> [WHAT YOU WILL DO]: Only the lines that contain the string "rate" belong in the answer; pull them from the records.

[Opening EXERCISE INPUTS section]

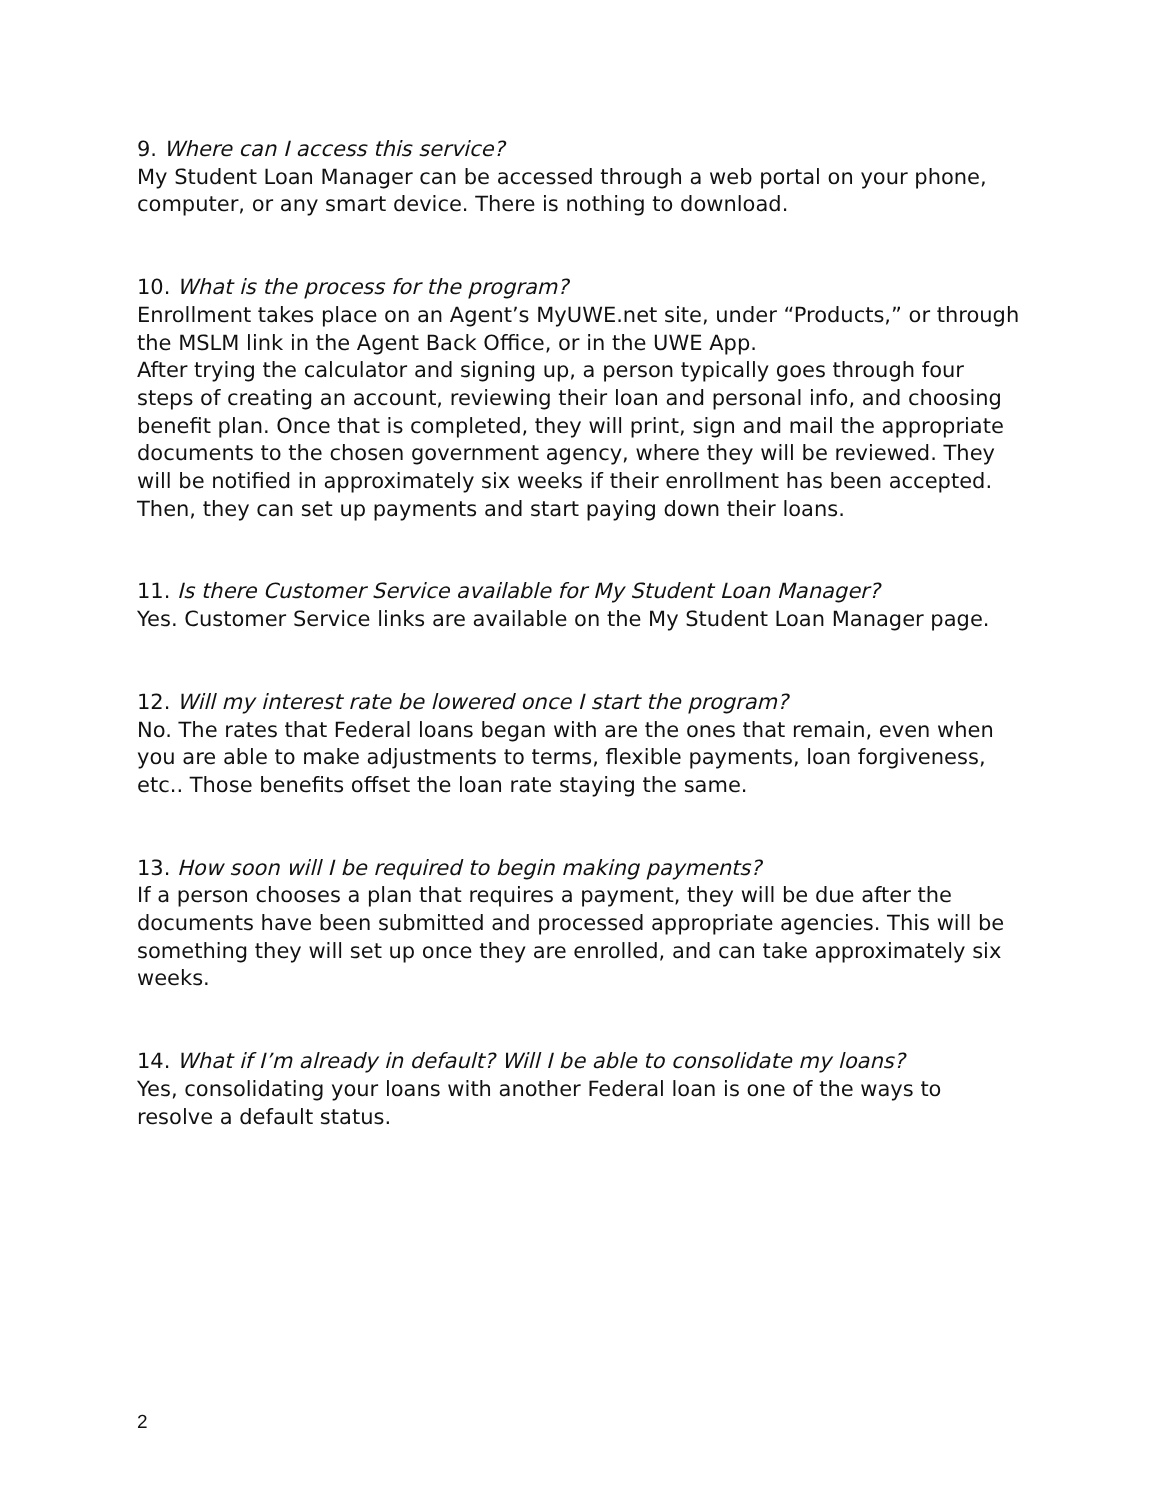9. Where can I access this service?
My Student Loan Manager can be accessed through a web portal on your phone, computer, or any smart device. There is nothing to download.
10. What is the process for the program?
Enrollment takes place on an Agent’s MyUWE.net site, under “Products,” or through the MSLM link in the Agent Back Office, or in the UWE App.
After trying the calculator and signing up, a person typically goes through four steps of creating an account, reviewing their loan and personal info, and choosing benefit plan. Once that is completed, they will print, sign and mail the appropriate documents to the chosen government agency, where they will be reviewed. They will be notified in approximately six weeks if their enrollment has been accepted. Then, they can set up payments and start paying down their loans.
11. Is there Customer Service available for My Student Loan Manager?
Yes. Customer Service links are available on the My Student Loan Manager page.
12. Will my interest rate be lowered once I start the program?
No. The rates that Federal loans began with are the ones that remain, even when you are able to make adjustments to terms, flexible payments, loan forgiveness, etc.. Those benefits offset the loan rate staying the same.
13. How soon will I be required to begin making payments?
If a person chooses a plan that requires a payment, they will be due after the documents have been submitted and processed appropriate agencies. This will be something they will set up once they are enrolled, and can take approximately six weeks.
14. What if I’m already in default? Will I be able to consolidate my loans?
Yes, consolidating your loans with another Federal loan is one of the ways to resolve a default status.
2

[Closing EXERCISE INPUTS section]

> [TASK RESPONSE]:
12. Will my interest rate be lowered once I start the program?
No. The rates that Federal loans began with are the ones that remain, even when you are able to make adjustments to terms, flexible payments, loan forgiveness, etc.. Those benefits offset the loan rate staying the same.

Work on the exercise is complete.